● Provided material
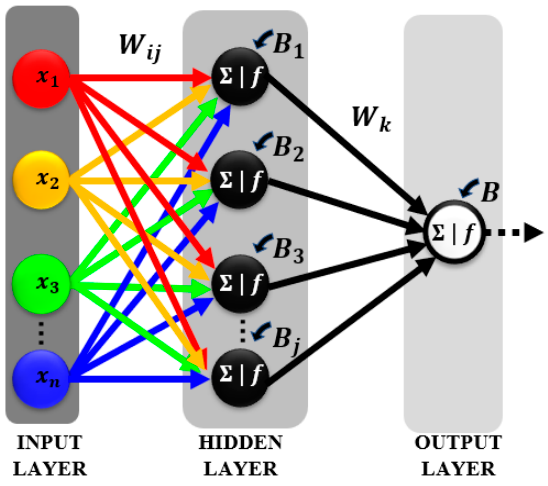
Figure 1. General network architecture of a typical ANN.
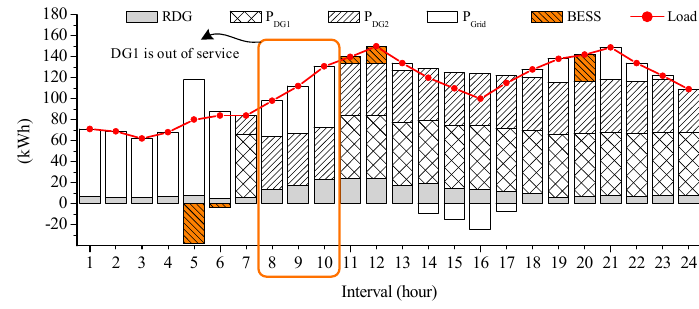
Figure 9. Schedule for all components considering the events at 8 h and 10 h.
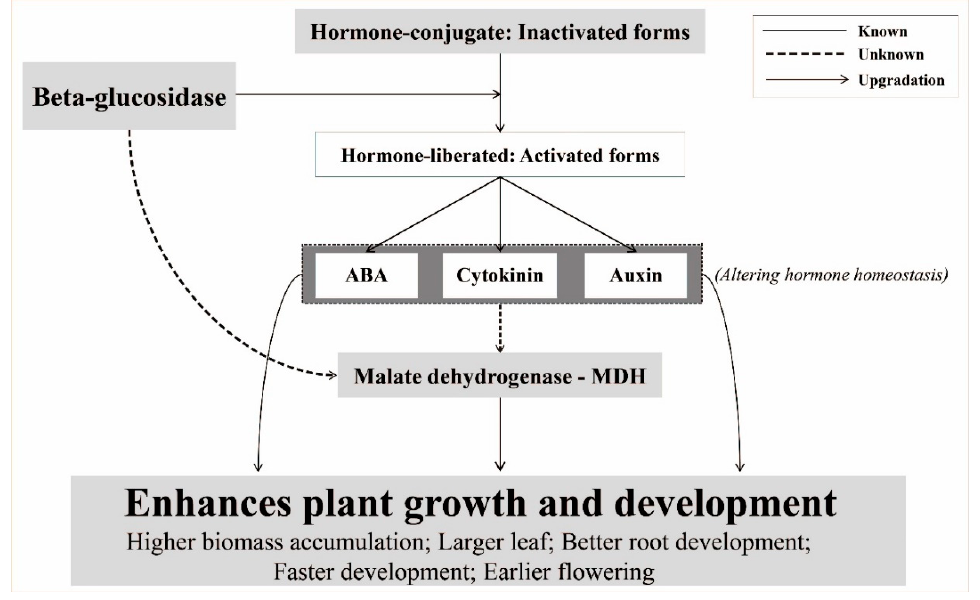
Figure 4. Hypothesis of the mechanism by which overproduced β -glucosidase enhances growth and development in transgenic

● Exercise goal
The copy must start at the line containing "Figure 9. Schedule" and end at the last line of the data, matching each line exactly. It must hold no pictures.

● Completed exercise
Figure 9. Schedule for all components considering the events at 8 h and 10 h.
Figure 4. Hypothesis of the mechanism by which overproduced β -glucosidase enhances growth and development in transgenic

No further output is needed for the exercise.